Update from March 11
In an email sent to the Program in Gender and Sexuality Studies (GSS) listserv — an email list including GSS certificate students and faculty — Program Coordinator Jaclyn Wasneski announced that “all events offered by GSS are canceled between now and April 5.”
Additionally, Wasneski asked email recipients with access to their program office not to use that space.
“In keeping with University policies of virtual instruction and social distancing, we ask that our community members with access to the 130 Corwin Hall Suite please refrain from using the space between now and April 5,” she wrote.
As published on March 10
In an updated statement on the University COVID-19 website at 11:40 a.m. on Tuesday, the University announced that two staff members are currently under self-quarantine “as a result of possible exposure to the Coronavirus (COVID-19) at an off-campus gathering.” The staff members are being tested and results are expected “in the coming days.”
In the online statement, the University stated that they are “working with local health authorities to identify and contact those who may have been in close contact with the staff members since their potential exposure to COVID-19.”
“Work is underway to identify those who have been in close contact with the people being tested, and those who have had close contact may be asked to self-quarantine as a precaution,” wrote Deputy University Spokesperson Michael Hotchkiss in an email to The Daily Princetonian. “This contact tracing is standard practice in this type of public health situation.”
In at least two separate instances, one in-class and one in a Blackboard announcement, two faculty members cancelled classes and claimed they received an order to self-isolate. Students in those classes have independently confirmed to the ‘Prince’ that these cancellations took place.
Lynda Dodd GS ’04, Lecturer in the Program in Gender and Sexuality Studies (GSS), told the ‘Prince’ in an email statement that the requirement to self-isolate was sent by University Health Services (UHS) via email to GSS staff at 10 a.m. today, right before her 11 a.m. class.
According to Dodd, staff members who work in the GSS office have been asked to self-isolate for 14 days.
David Esterlit ’21 confirmed that his class was canceled today as a result of the new self-isolate requirement and that instruction will be moved to online platforms, effective immediately.
Dodd commended the University for its “helpful guidance regarding the transition to online teaching,” and stated she intends to continue to work creatively to ensure high quality learning experiences take place.
“My best wishes go out to my colleague who is ill,” Dodd said. “I hope that the test result is negative, and that my colleague is feeling better very soon.”
“I hope that my students are not alarmed by this,” she continued. “These are wise precautions to take in these circumstances. I also very much appreciate the University's national leadership in recognizing the importance of social distancing to ‘flatten the curve’ to help preserve access to essential health services. We all should look out for others, and that includes measures like this.”

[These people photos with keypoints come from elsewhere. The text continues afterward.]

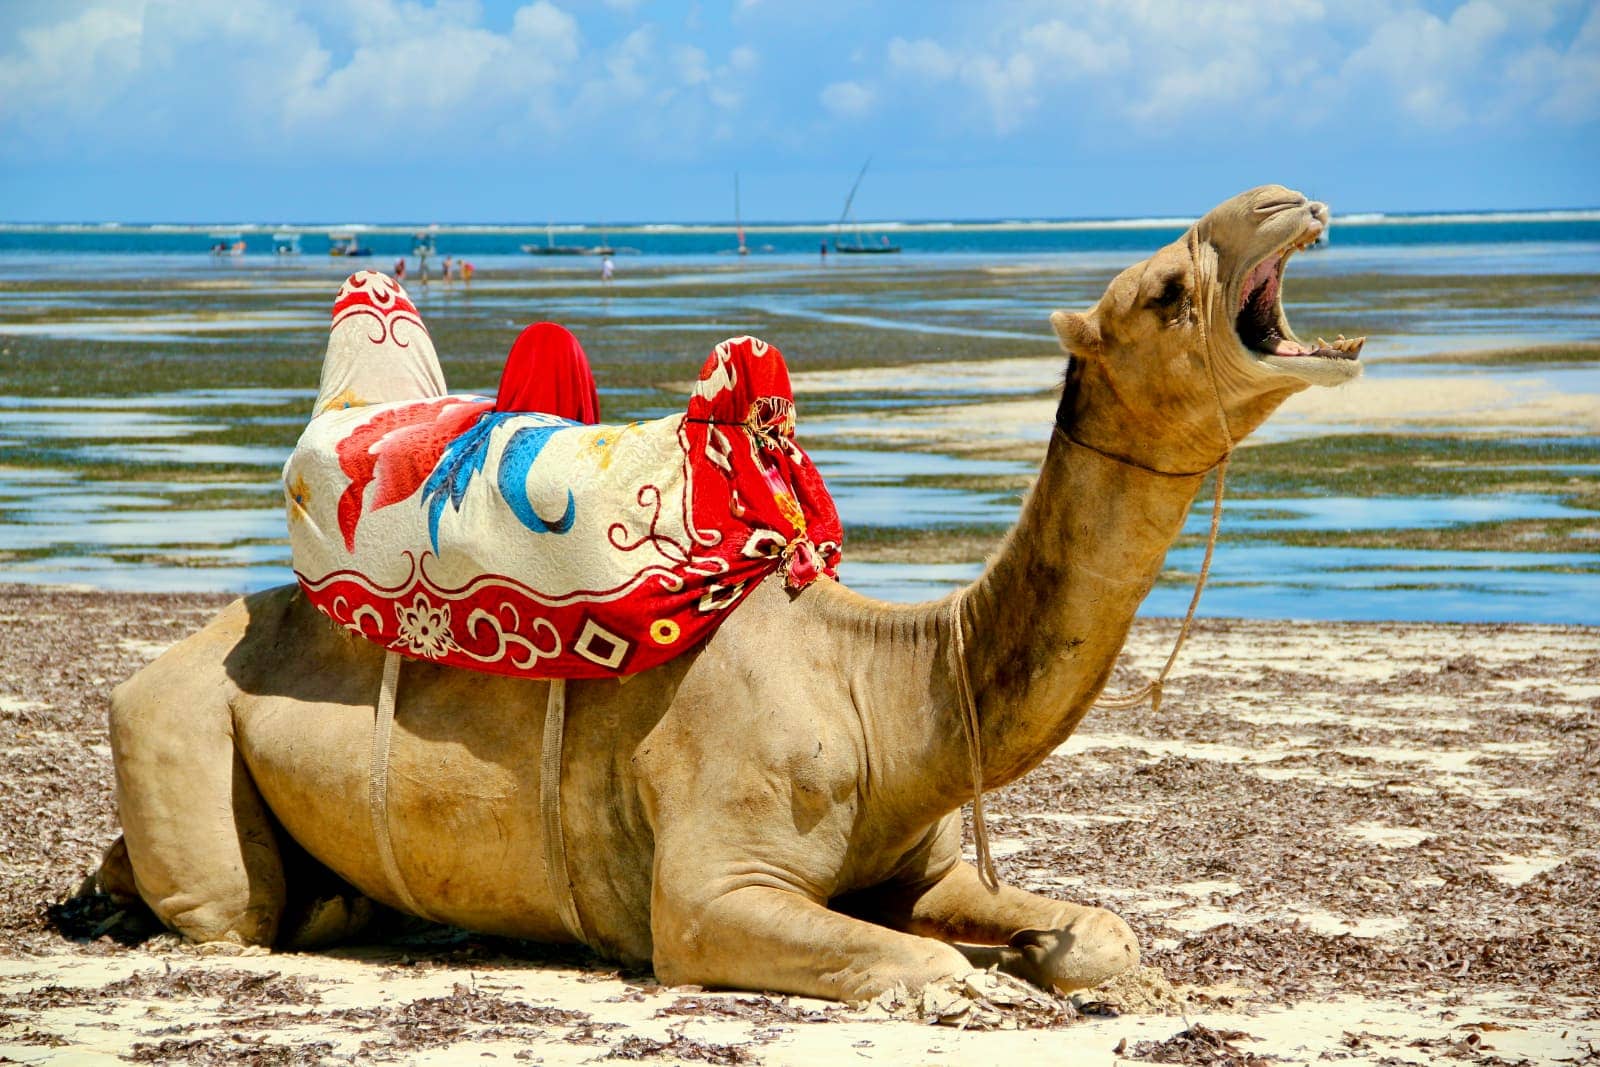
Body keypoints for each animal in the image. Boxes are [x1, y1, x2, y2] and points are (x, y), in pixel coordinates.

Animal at [93, 185, 1363, 1004]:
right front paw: (982, 981)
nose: (1290, 199)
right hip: (176, 725)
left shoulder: (921, 864)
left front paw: (1063, 957)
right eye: (1165, 291)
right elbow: (915, 963)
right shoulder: (709, 885)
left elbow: (1094, 930)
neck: (885, 685)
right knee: (238, 909)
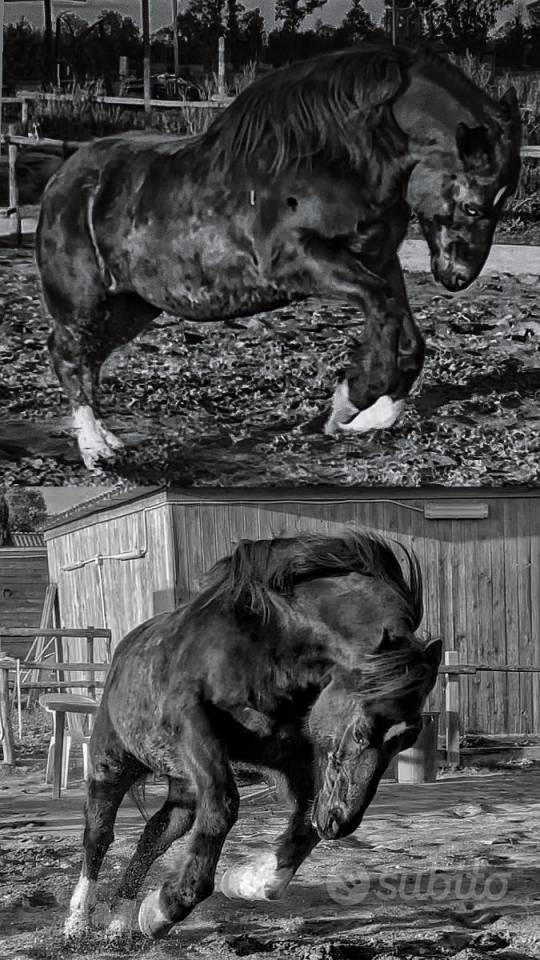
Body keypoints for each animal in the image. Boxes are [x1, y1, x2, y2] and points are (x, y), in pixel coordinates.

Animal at [36, 41, 520, 470]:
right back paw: (95, 449)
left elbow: (408, 338)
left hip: (132, 306)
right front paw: (347, 406)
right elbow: (385, 317)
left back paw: (109, 439)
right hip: (85, 302)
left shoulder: (380, 262)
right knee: (68, 354)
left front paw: (371, 415)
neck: (334, 163)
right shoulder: (299, 262)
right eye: (474, 206)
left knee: (89, 359)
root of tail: (62, 179)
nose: (458, 277)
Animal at [64, 531, 442, 941]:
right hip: (114, 764)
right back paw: (78, 922)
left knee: (157, 832)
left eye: (407, 742)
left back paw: (121, 919)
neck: (270, 647)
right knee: (98, 835)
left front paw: (246, 882)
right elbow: (224, 808)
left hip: (184, 786)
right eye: (360, 731)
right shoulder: (192, 727)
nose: (340, 822)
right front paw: (167, 908)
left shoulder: (289, 757)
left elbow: (304, 825)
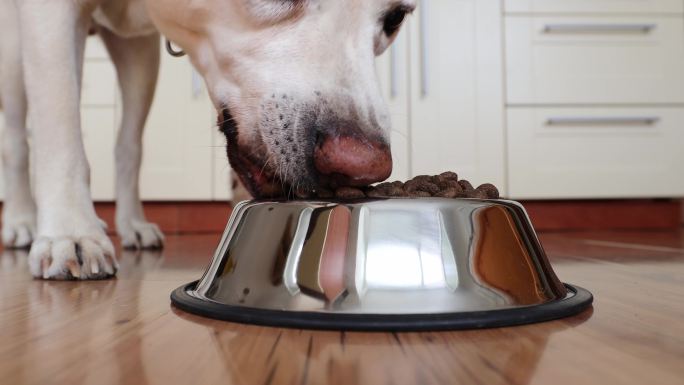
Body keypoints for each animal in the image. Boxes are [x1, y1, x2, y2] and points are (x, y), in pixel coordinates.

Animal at [0, 0, 416, 280]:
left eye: (396, 16)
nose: (360, 166)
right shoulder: (46, 18)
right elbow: (60, 128)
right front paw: (71, 233)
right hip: (14, 53)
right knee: (19, 142)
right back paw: (21, 222)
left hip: (138, 56)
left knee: (128, 147)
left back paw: (132, 223)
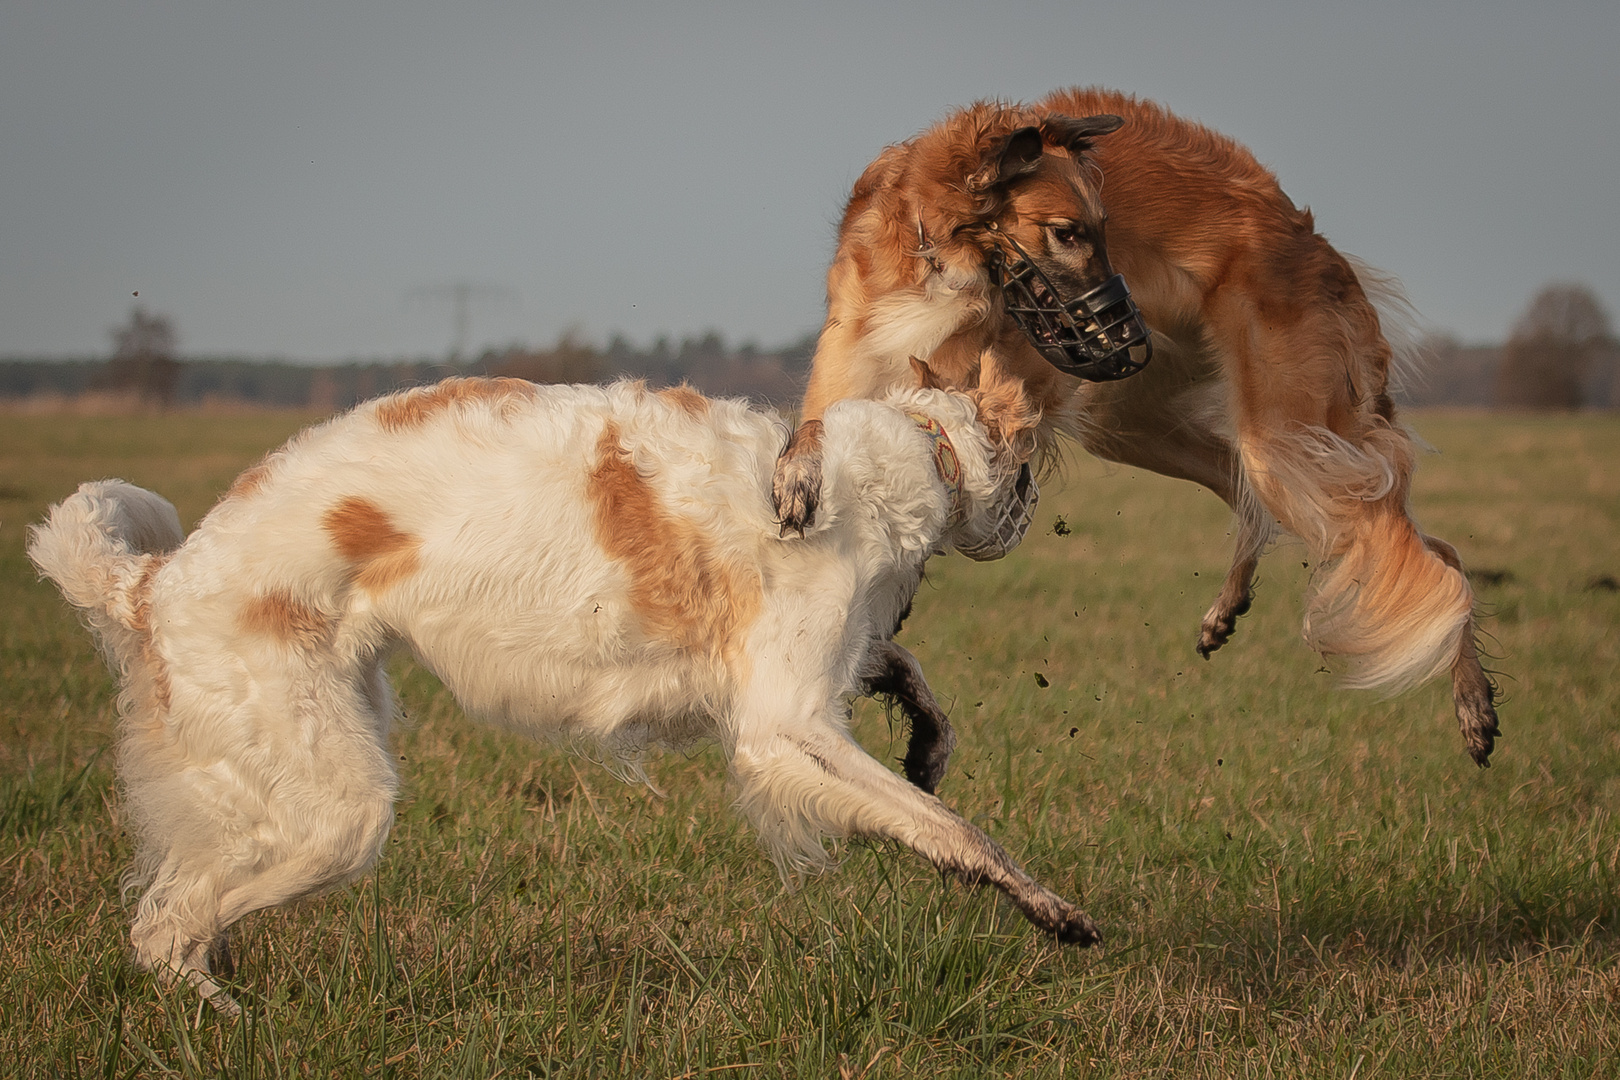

In a Blackboard announcement to their class, another GSS professor wrote to cancel their afternoon class, stating, “I’ve been in contact with someone who is getting tested for COVID-19 and just got an order to self-isolate.”
The professor added that they will be “in touch in the coming days with instructions” about how to proceed after spring break.
“The University also is following best practices in order to maintain the health and safety of the community including taking enhanced cleaning and disinfecting measures,” the announcement wrote.
On Monday, the University announced new policies and practices in response to the COVID-19 outbreak, based on the concept of “social distancing.”
The policies will be in place through Sunday, April 5, at which point the University will reassess them.
On Mar. 9, Governor Phil Murphy declared a public health state of emergency for New Jersey to enable the allocation of state resources “to assist affected communities.” The state’s first coronavirus death, a 69 year-old man from Bergen County, was announced on March 10.
As of 2:30 p.m., 15 cases of the virus have been reported in New Jersey.
Editor’s Note: Due to legitimate privacy and safety concerns, the ‘Prince’ has omitted the names of the professors in self-quarantine.
This story is breaking and will be updated as more information becomes available.